## Task a
Reproduce the records starting at their first line and ending at the line containing "米国FDAに提出しなくて、米国FDAの審査を通過不要で", substituting "Sign up" for "Subscribe" and leaving everything else unchanged.

## Selected excerpt
▬▬▬
In June 2001, the Hungarian government lifted all restrictions on citizens holding foreign currencies (see BBC report. While this allowed citizens to open foreign bank accounts etc it also marked the beginning of the private foreign-currency borrowing boom.
2. The forint is issued by the government under monopoly conditions – so it uses its own currency.
3 The central bank sets the policy interest rate.
These points would suggest that the currency is sovereign in MMT terms.
The problem is that there is one additional characteristic that is missing in the Hungarian case. The national government borrows heavily (and increasingly so) in foreign currencies. Once they do that their sovereignty is effectively lost and they become exposed to default risk on the foreign-currency debt.
But before I consider that in more detail lets see what the real economy has been doing. I note that unemployment is around 10 per cent at the moment although that is a serious underestimate given the extent of hidden unemployment. I will do a separate labour market analysis another day.
You can access national accounts data from the Hungarian Central Statistical Office. The following graph shows the quarterly growth in real GDP from March 1996 to September 2011.
The crisis was very damaging to national economic activity in Hungary. After a false start (a mild recession over three quarters from the June- to December-quarters 2007), real GDP growth collapsed in the March-quarter 2009 and plunged by 7.2 per cent, 8.1 per cent, 7.6 per cent, 4.4 percent over the next 5 quarters before resuming tepid growth in the March-2010 quarter.
Which component of expenditure were responsible for the sharp contraction in real GDP growth. The following graph shows the quarterly contributions (percentage points) of each of the main expenditure components from September-quarter 2006 to the September-quarter 2011. I should note that the data for government only relates to consumption expenditure and so gross capital formation (investment) includes both public and private investment.
With the investment contribution clearly negative as the crisis worsened and real GDP growth declined very sharply, the lack of government consumption support through this period is notable and made the crisis much worse than it should have been.
One reason for this failure of government to respond to the crisis with a appropriately-sized fiscal stimulus lies in the on-going process to meet the Maastricht criteria. Macroeconomic policy over the last several years has been dominated by the Government’s intention to move to the Euro – a process that has been suspended a few times since 2002 because the aggregate indicators are outside the dimensions permitted under the Stability and Growth Pact strait-jacket.
The next graph simplifies the previous graph by showing just the contributions to real GDP growth from domestic and external demand. It is clear that domestic expenditure collapsed while net exports continued to play a positive contribution.
Now what has been going on recently?
The UK Guardian article (January 5, 2012) – Hungary’s woes provide yet another reason to worry about European banks – stated that it was:
It’s time to get seriously worried about Hungary. Thursday’s debt auction was a disaster. The country was obliged to pay 9.96% for short-term debt and didn’t even raise the 45bn forints it was seeking via auction; it got just 35bn, presumably because it turned away bids pitched at 10% or more.
Yes, the numerical information is fact.
▬▬▬
## Source records
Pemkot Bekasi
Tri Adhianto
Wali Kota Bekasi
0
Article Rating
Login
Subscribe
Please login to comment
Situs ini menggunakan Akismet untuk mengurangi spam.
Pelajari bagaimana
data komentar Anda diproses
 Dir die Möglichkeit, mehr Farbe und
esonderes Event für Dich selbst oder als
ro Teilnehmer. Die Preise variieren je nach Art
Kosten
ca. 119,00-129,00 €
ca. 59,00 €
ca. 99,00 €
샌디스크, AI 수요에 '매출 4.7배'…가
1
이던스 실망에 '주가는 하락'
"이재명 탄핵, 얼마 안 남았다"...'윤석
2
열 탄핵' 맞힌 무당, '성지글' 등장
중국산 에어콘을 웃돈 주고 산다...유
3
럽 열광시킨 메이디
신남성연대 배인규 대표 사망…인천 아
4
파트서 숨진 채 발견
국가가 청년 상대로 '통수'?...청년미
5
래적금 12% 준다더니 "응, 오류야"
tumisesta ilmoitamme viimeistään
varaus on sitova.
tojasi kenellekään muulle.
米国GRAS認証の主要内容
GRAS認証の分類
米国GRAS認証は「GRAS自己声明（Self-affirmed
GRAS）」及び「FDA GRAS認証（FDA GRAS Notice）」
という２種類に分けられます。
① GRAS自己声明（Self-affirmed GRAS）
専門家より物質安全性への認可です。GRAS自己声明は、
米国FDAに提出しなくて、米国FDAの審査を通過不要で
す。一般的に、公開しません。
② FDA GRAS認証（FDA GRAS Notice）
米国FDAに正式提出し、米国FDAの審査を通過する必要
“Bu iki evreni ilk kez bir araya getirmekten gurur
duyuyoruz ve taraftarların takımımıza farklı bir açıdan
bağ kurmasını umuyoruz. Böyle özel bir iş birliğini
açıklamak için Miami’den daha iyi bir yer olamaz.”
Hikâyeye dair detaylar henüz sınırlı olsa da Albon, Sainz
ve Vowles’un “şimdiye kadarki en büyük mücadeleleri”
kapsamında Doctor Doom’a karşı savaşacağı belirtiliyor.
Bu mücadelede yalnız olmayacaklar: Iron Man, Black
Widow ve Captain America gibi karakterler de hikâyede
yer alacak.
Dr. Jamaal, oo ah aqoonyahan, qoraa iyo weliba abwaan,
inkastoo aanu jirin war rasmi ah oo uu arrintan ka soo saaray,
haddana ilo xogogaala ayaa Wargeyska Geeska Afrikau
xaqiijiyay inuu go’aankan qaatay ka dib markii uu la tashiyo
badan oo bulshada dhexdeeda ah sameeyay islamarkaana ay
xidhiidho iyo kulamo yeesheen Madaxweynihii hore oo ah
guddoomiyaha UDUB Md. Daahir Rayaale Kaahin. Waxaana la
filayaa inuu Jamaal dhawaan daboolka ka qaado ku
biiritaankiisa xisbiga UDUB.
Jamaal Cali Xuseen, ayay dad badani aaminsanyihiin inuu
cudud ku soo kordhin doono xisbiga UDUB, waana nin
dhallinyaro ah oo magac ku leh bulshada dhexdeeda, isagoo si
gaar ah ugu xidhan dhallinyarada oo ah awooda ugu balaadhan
▬▬▬
## Task b
Write out the passage of the text on Hungary's economy word for word, starting at "The crisis was" and ending at "and private investment.".

## Written response a
Pemkot Bekasi
Tri Adhianto
Wali Kota Bekasi
0
Article Rating
Login
Sign up
Please login to comment
Situs ini menggunakan Akismet untuk mengurangi spam.
Pelajari bagaimana
data komentar Anda diproses
 Dir die Möglichkeit, mehr Farbe und
esonderes Event für Dich selbst oder als
ro Teilnehmer. Die Preise variieren je nach Art
Kosten
ca. 119,00-129,00 €
ca. 59,00 €
ca. 99,00 €
샌디스크, AI 수요에 '매출 4.7배'…가
1
이던스 실망에 '주가는 하락'
"이재명 탄핵, 얼마 안 남았다"...'윤석
2
열 탄핵' 맞힌 무당, '성지글' 등장
중국산 에어콘을 웃돈 주고 산다...유
3
럽 열광시킨 메이디
신남성연대 배인규 대표 사망…인천 아
4
파트서 숨진 채 발견
국가가 청년 상대로 '통수'?...청년미
5
래적금 12% 준다더니 "응, 오류야"
tumisesta ilmoitamme viimeistään
varaus on sitova.
tojasi kenellekään muulle.
米国GRAS認証の主要内容
GRAS認証の分類
米国GRAS認証は「GRAS自己声明（Self-affirmed
GRAS）」及び「FDA GRAS認証（FDA GRAS Notice）」
という２種類に分けられます。
① GRAS自己声明（Self-affirmed GRAS）
専門家より物質安全性への認可です。GRAS自己声明は、
米国FDAに提出しなくて、米国FDAの審査を通過不要で

## Written response b
The crisis was very damaging to national economic activity in Hungary. After a false start (a mild recession over three quarters from the June- to December-quarters 2007), real GDP growth collapsed in the March-quarter 2009 and plunged by 7.2 per cent, 8.1 per cent, 7.6 per cent, 4.4 percent over the next 5 quarters before resuming tepid growth in the March-2010 quarter.
Which component of expenditure were responsible for the sharp contraction in real GDP growth. The following graph shows the quarterly contributions (percentage points) of each of the main expenditure components from September-quarter 2006 to the September-quarter 2011. I should note that the data for government only relates to consumption expenditure and so gross capital formation (investment) includes both public and private investment.